TASK INPUTS:

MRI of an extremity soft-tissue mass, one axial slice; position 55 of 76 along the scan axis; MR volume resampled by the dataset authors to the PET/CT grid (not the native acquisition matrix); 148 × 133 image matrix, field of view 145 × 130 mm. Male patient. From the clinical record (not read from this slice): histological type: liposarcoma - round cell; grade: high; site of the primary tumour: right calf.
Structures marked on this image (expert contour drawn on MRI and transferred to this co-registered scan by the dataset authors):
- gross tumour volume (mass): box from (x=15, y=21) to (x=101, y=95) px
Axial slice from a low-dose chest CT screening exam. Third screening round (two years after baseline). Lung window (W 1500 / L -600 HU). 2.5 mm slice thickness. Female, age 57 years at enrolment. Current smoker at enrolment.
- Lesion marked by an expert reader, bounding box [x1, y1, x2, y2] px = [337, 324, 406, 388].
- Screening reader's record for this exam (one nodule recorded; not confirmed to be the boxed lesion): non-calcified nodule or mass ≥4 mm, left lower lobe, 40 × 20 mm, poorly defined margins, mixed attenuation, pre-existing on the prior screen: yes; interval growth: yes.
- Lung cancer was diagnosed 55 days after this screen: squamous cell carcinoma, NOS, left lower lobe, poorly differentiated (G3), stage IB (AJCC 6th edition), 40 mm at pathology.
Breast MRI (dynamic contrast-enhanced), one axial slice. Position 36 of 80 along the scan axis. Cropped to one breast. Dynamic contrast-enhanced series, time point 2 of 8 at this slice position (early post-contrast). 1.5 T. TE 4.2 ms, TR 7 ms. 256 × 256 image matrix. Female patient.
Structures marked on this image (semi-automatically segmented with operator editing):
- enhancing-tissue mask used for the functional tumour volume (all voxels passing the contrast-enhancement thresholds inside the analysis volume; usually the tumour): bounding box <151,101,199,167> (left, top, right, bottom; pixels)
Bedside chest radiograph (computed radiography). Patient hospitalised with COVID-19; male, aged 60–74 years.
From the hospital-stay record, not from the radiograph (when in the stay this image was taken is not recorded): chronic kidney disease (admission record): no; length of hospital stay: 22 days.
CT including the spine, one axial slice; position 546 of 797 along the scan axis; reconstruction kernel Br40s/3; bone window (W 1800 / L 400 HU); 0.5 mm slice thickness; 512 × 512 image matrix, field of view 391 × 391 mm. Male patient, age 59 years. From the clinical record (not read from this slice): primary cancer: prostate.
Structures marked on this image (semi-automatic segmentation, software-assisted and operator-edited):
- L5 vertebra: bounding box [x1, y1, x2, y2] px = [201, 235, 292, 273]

EXERCISE INSTRUCTIONS: All that is wanted is the set of lines from the one with "(semi-automatic segmentation, software-assisted" through the last line of the entries, both included, output exactly.

RESULT OF THE TASK:
Structures marked on this image (semi-automatic segmentation, software-assisted and operator-edited):
- L5 vertebra: bounding box [x1, y1, x2, y2] px = [201, 235, 292, 273]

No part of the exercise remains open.